СОВЕТСКАЯ КУЛЬТУРА ПОНЕСЛА Мы долго ждали этого момента Все волновались вдруг не будет прецедента А тут она взяла и понесла И словно по команде в тот же час вдруг ПОНЕСЛА СОВЕТСКАЯ НАУКА Мы все гадали в чем здесь подоплека и есть ли недвусмысленная связь […] А к пятнице стряхнули скорбь с чела и выдали талоны на печенье Общественность вздохнула с облегченьем и встала в очередь.
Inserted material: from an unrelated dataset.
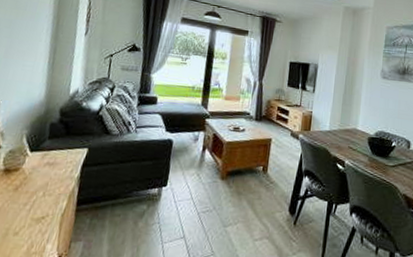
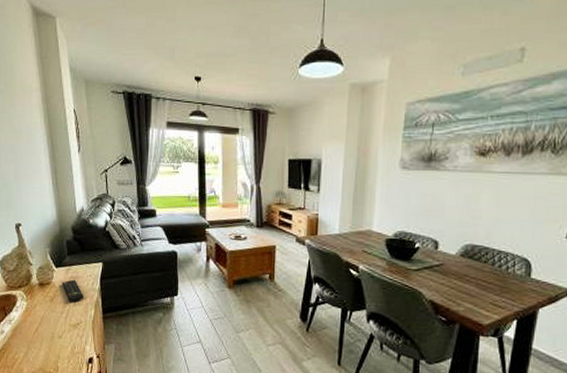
remote control: none [33,165,58,192] -> present [62,279,84,302]

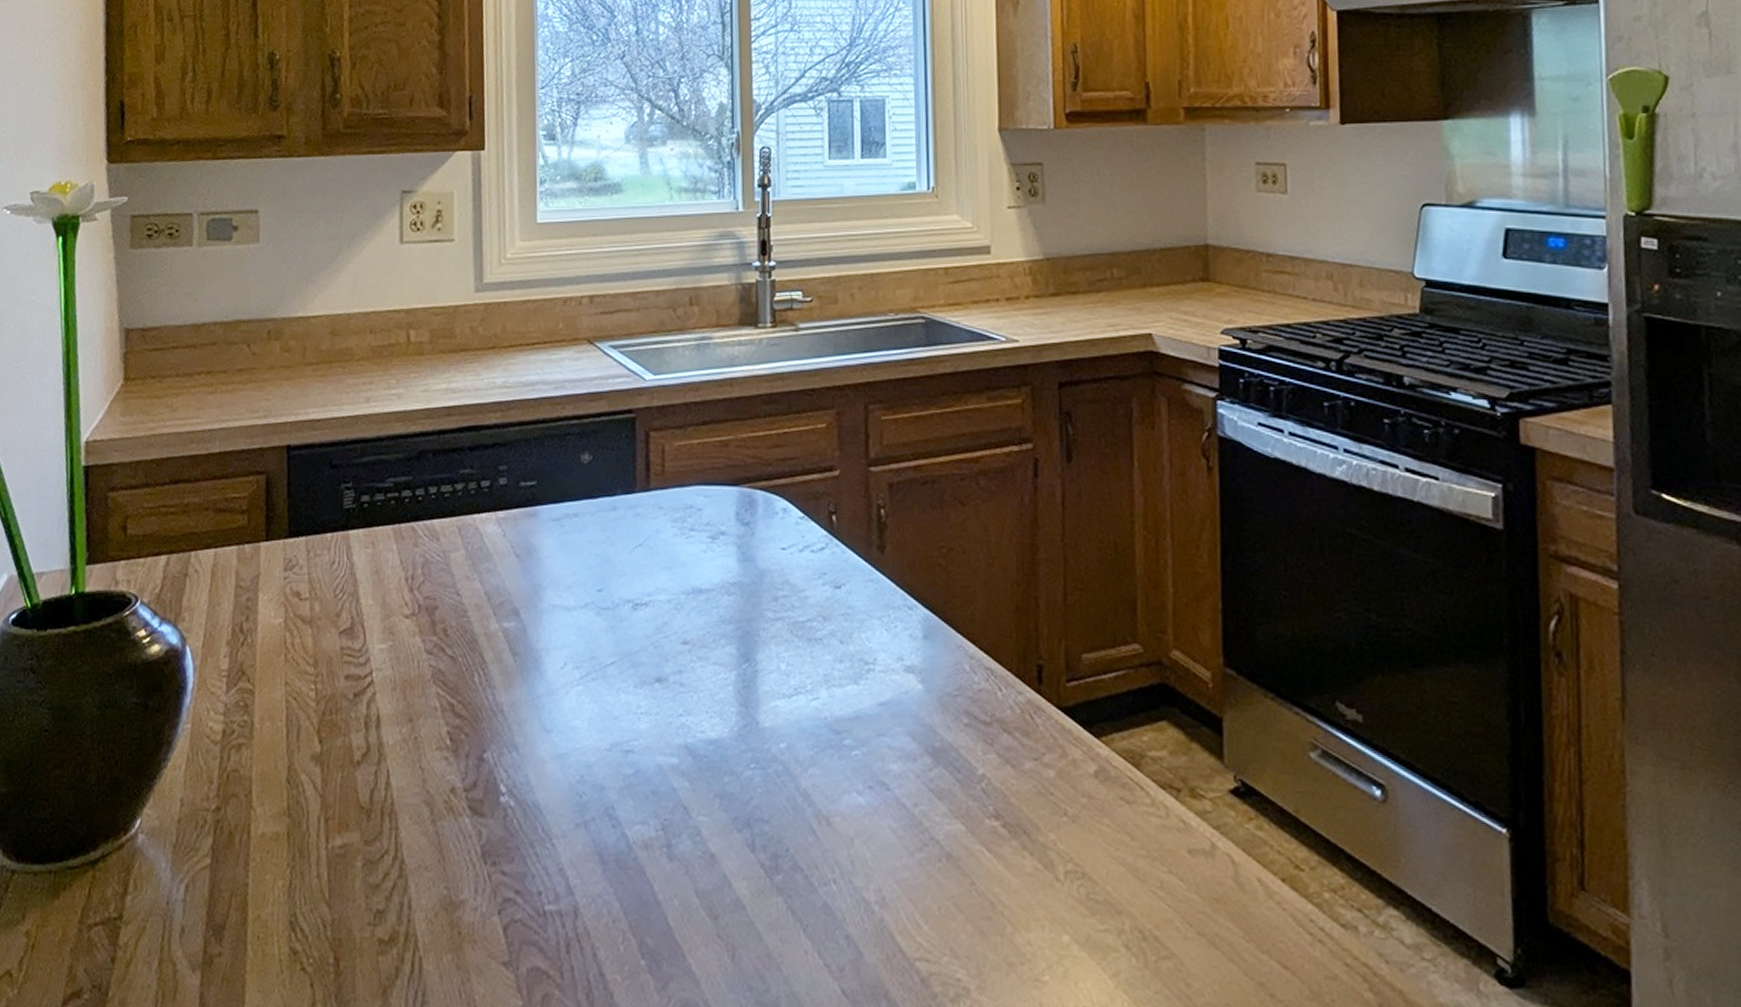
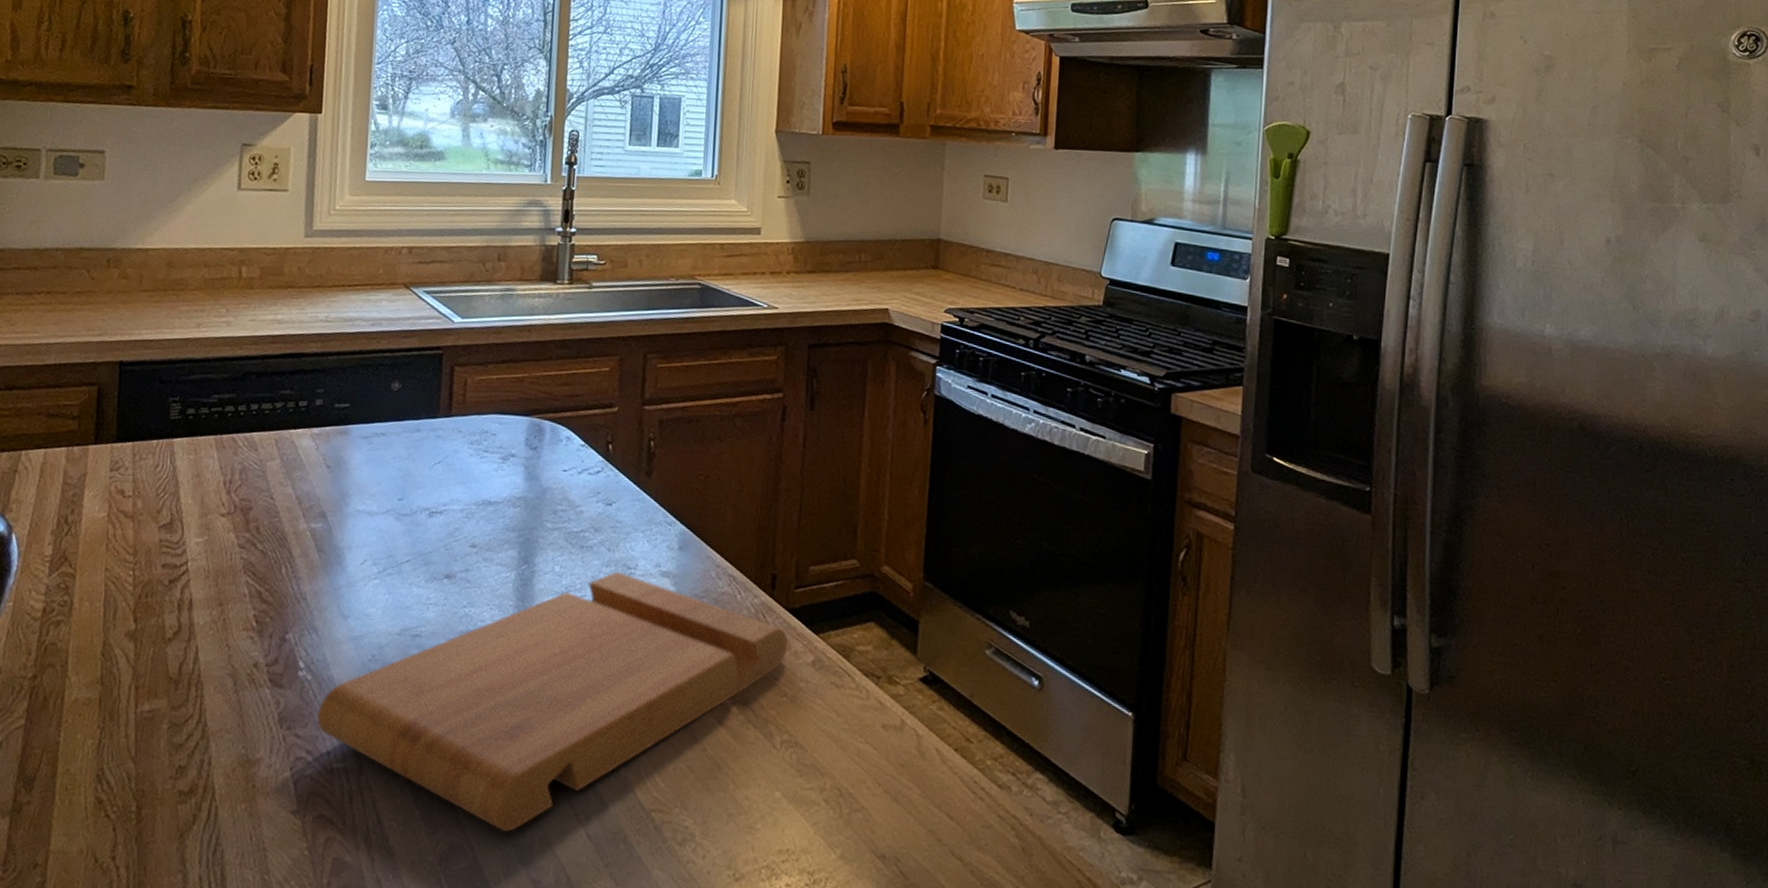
cutting board: none [523,669,1064,988] -> present [316,572,788,833]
Да там и понесла997
Впервые опубликовано: Юность. 1990. № 12.
Стихотворение основано на столкновении разных смыслов слова «понесла» в публичном и частном словоупотреблении: в частном — «понесла из магазина» нечто дефицитное, что туда завезли, и «забеременела» (значение, в 1980-е годы уже воспринимавшееся как устаревшее, но все же известное всякому хоть сколько-нибудь образованному человеку из классической литературы), в публичном — часть клишированного оборота, начинавшего советские некрологи в прессе: «Советская культура/наука понесла тяжелую утрату…»
Между давлением господствующего нарратива и всеми публичными языками советского времени (а часто — и приватными) у чутких людей образовалась аффективно окрашенная ассоциативная связь. После краха советской власти в 1991 году эта связь позволяла опознать советские языки как историчные и репрессивные по своему характеру. В 1970-е годы обе эти особенности советских языков могли быть предметом анализа — например, в вынужденно подцензурных работах М. Чудаковой и неподцензурных исследованиях филологов-эмигрантов [998] , — но только после 1991 года они стали предметом отстраненного переживания, как элемент прошлого.
998
М. О. Чудакова высказывала свои наблюдения намеками, например, в книге «Поэтика Михаила Зощенко» (М., 1979). Ретроспективно подробный обзор исследований историчности и репрессивности советского языка см. в ее же статье: Чудакова М. О. Язык распавшейся цивилизации. Материалы к теме // Чудакова М. О. Новые работы. 2003–2006. М.: Время, 2007. С. 234–349.